* WHAT IS BEING ASKED
In the excerpt on starting the first leg of a darts match, where do starting players have the advantage in their characteristics?

* EXCERPT TO READ
The outcome variable under consideration is winning the match and is depicted in the descriptive statistics presented in Table 1. Further, information is provided by categorising the players according to the variable of interest, i.e. starting the first leg, in columns (2) and (3). The difference in the outcome variables for starting and non-starting players can be observed in Panel A, column (4). If starting the first leg would be perfectly randomized (instead of performing the shootout) these numbers would represent the average treatment effects. Descriptive evidence that moving first is subject to selection effects, i.e., that starting first is not randomly determined and there are confounding influences in the treatment variable, can be observed in the standardized differences (SD) reported in Panel C, column (4) for the players characteristics.⁹ Starting players have on an average a higher 3-darts average, a better ranking position, and more accumulated matches. For the other characteristics the standardized difference is low. Section 4.2 sets out how this non-random selection into treatment is approached. The full list of variables can be found in Table 5 in “Appendix 1”.

Table 1 Descriptive statistics

4 Methodology

4.1 Notation and framework

The typical notation for binary treatment effects estimation, following Rubin (1974) is used. Suppose the outcome obeys the observational rule: \(Y_{i} = D_{i} Y_{i} \left( 1 \right) + \left( {1 - D_{i} } \right)Y_{i} \left( 0 \right)\), where \(D_{i}\) denoteshe treatment status \(d \in \left( {0,1} \right)\), \(Y_{i} \left( d \right)\). the potential outcome under treatment status d. Furthermore, we define \(X_{i}\) to contain the covariates necessary to account for confounding, and \(Z_{i}\) represents those variables investigated in the heterogeneity analysis.¹⁰

The first estimand of interest is the average treatment effect (ATE), \(\theta = E\left( {Y_{i} \left( 1 \right) - Y_{i} \left( 0 \right)} \right)\). This represents the average effect for all units on the highest level of aggregation. Contrarily, the estimand on the lowest aggregation level is the individualized average treatment effect (IATE), \(\theta \left( x \right) = E(Y_{i} \left( 1 \right) - Y_{i} \left( 0 \right)|X_{i} = x)\). The group average treatment effect (GATE) represents an intermediate aggregation level according to heterogeneity variables \(Z_{i}\), \(\theta \left( z \right) = E(Y_{i} \left( 1 \right) - Y_{i} \left( 0 \right)|Z_{i} = z)\). Both conditional average treatment effects (CATEs), the GATEs and IATEs, are useful for detecting heterogeneity among the observed units, which are ‘hidden’ in ATE estimates.¹¹

To understand the relationship of those three estimands of interest, integrating the IATEs over the characteristics of the groups \(Z_{i} = z\) leads to the GATEs, while integrating over the characteristics of the entire population results in the ATE. Finally, only one of the potential outcomes is observable, as a unit can either be treated \(\left( {D_{i} = 1} \right)\) or non-treated \( \left( {D_{i} = 0} \right) \left( {D_{i} = 0} \right)\); the other remains counterfactual. Contrary to an individual treatment effect, which cannot be identified as knowing both potential outcomes is impossible, identification of the IATE, that comes closest to the individual effect, and any coarser level of aggregation is possible if all confounding influences are captured by the observed control variables \(X_{i}\) (Knaus et al., 2021). In the following section, we shall discuss how to ‘solve’ this fundamental problem of causal inference (Holland, 1986).

* EXTRACTED MATERIAL
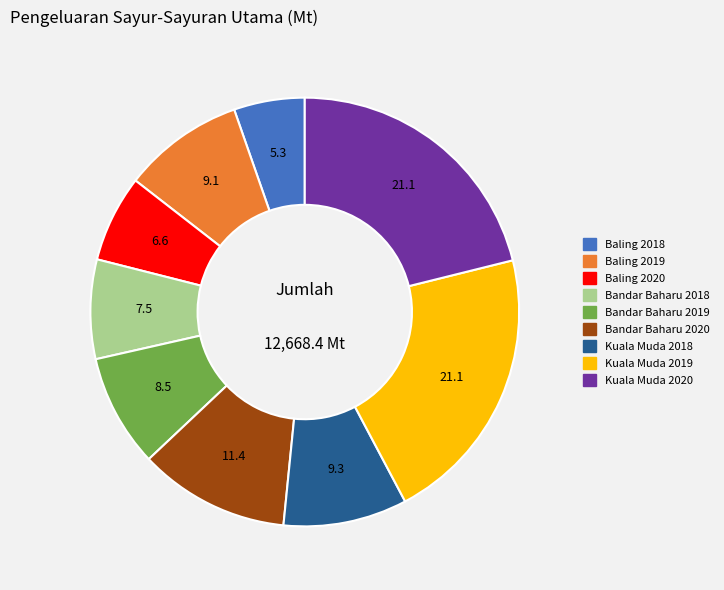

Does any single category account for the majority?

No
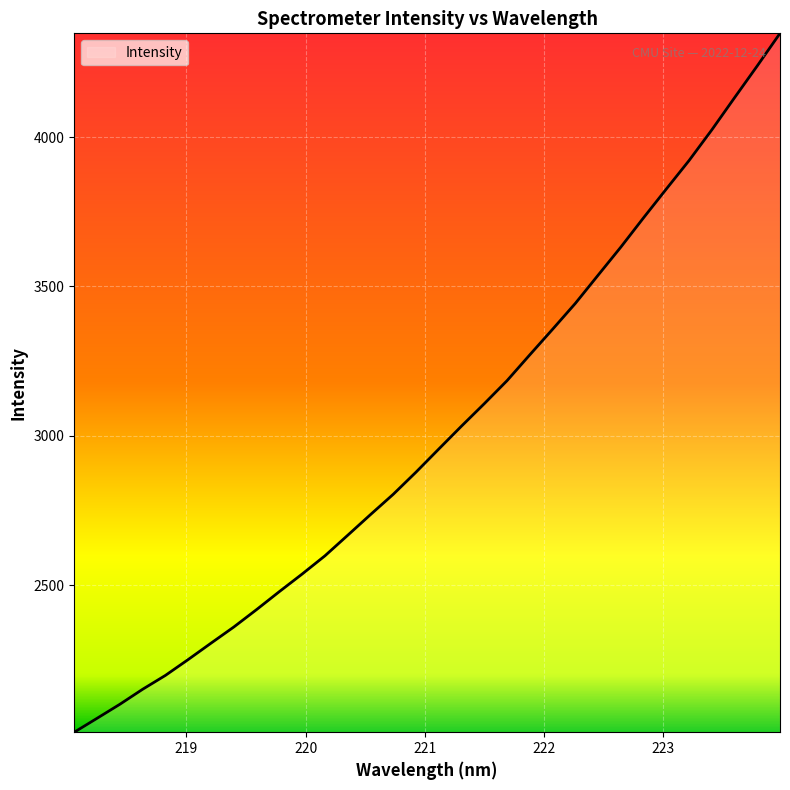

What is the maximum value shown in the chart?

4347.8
---
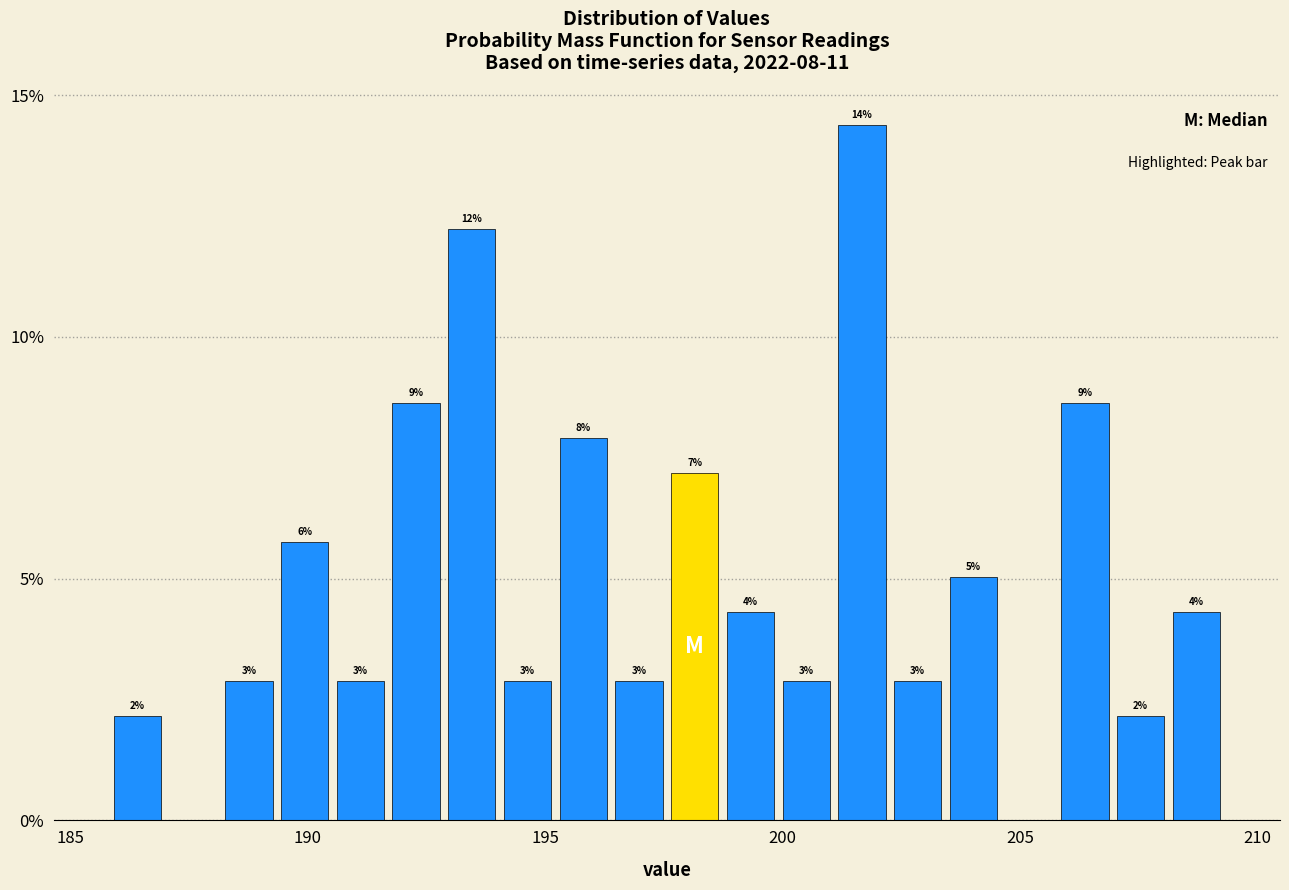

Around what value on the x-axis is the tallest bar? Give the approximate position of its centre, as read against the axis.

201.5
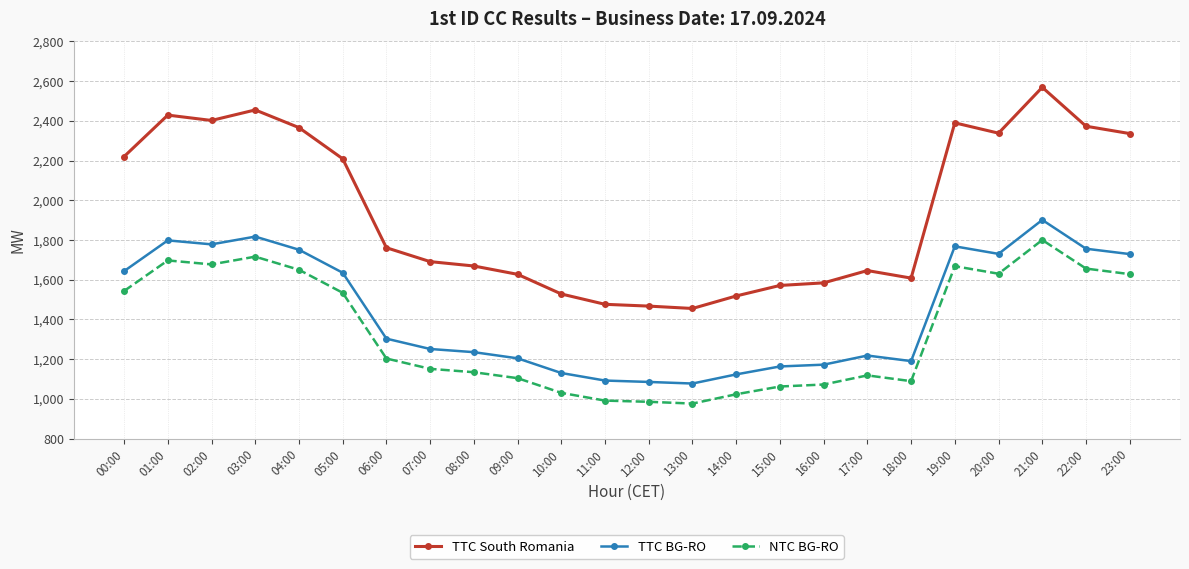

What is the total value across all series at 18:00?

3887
...
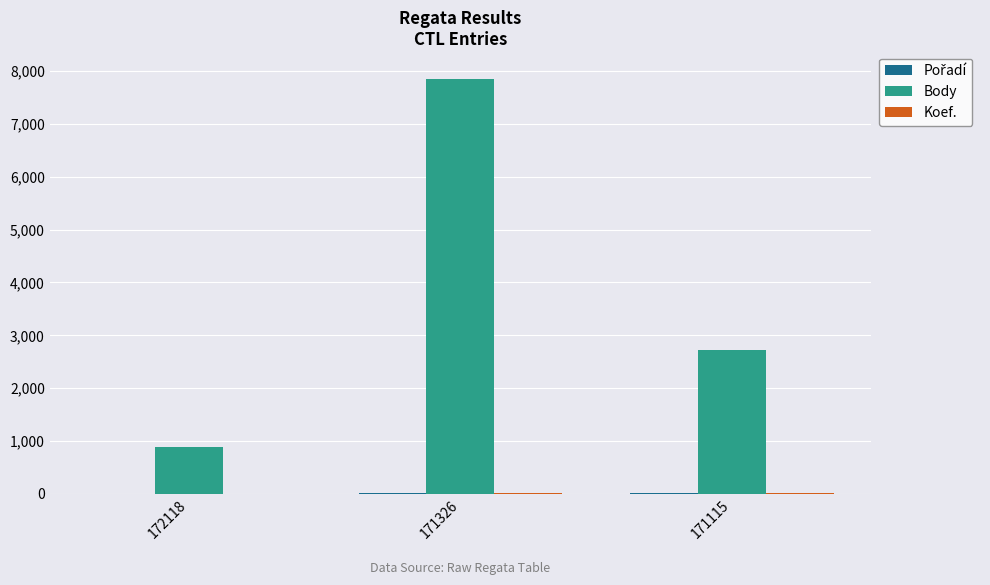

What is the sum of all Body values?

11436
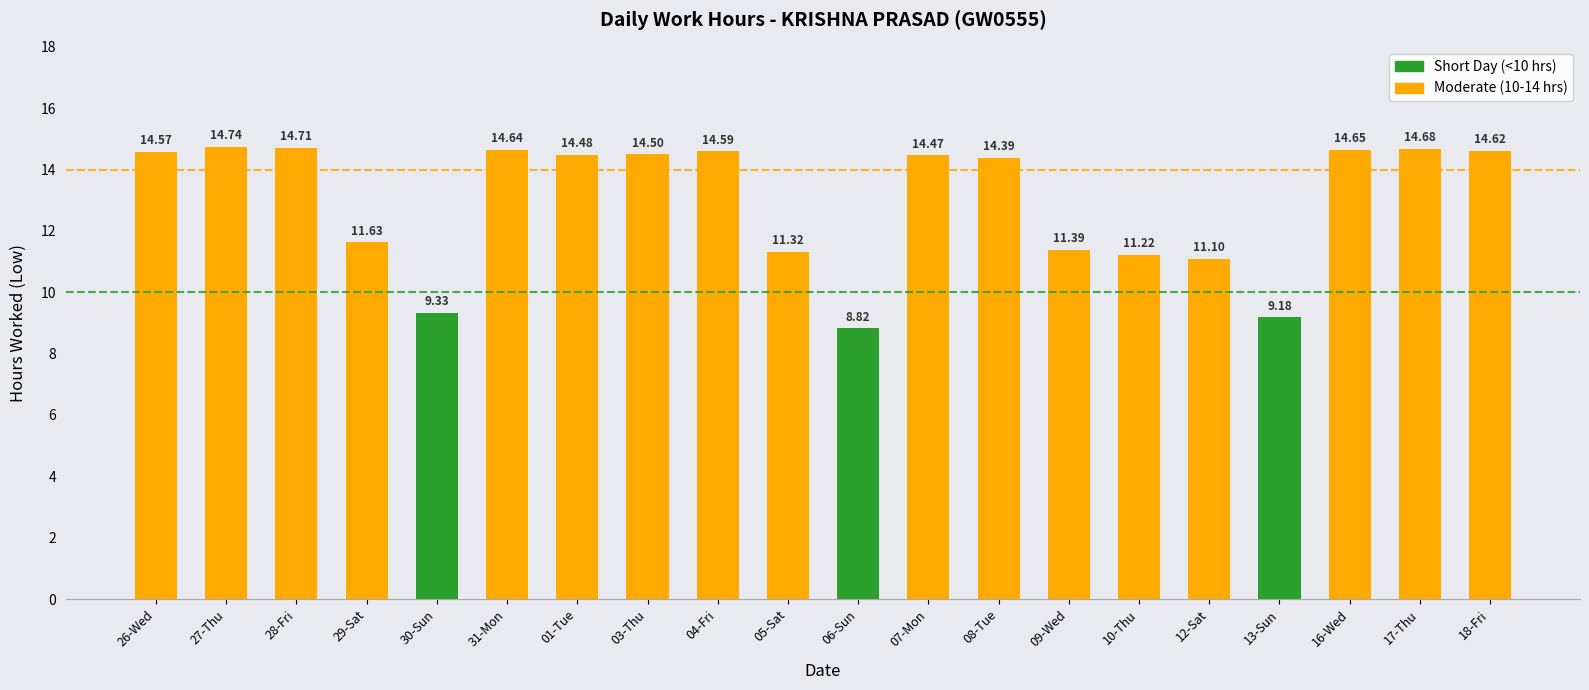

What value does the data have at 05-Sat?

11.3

* RESULT OF THE EXERCISE
Starting players have a higher 3-darts average, a better ranking position, and more accumulated matches on average.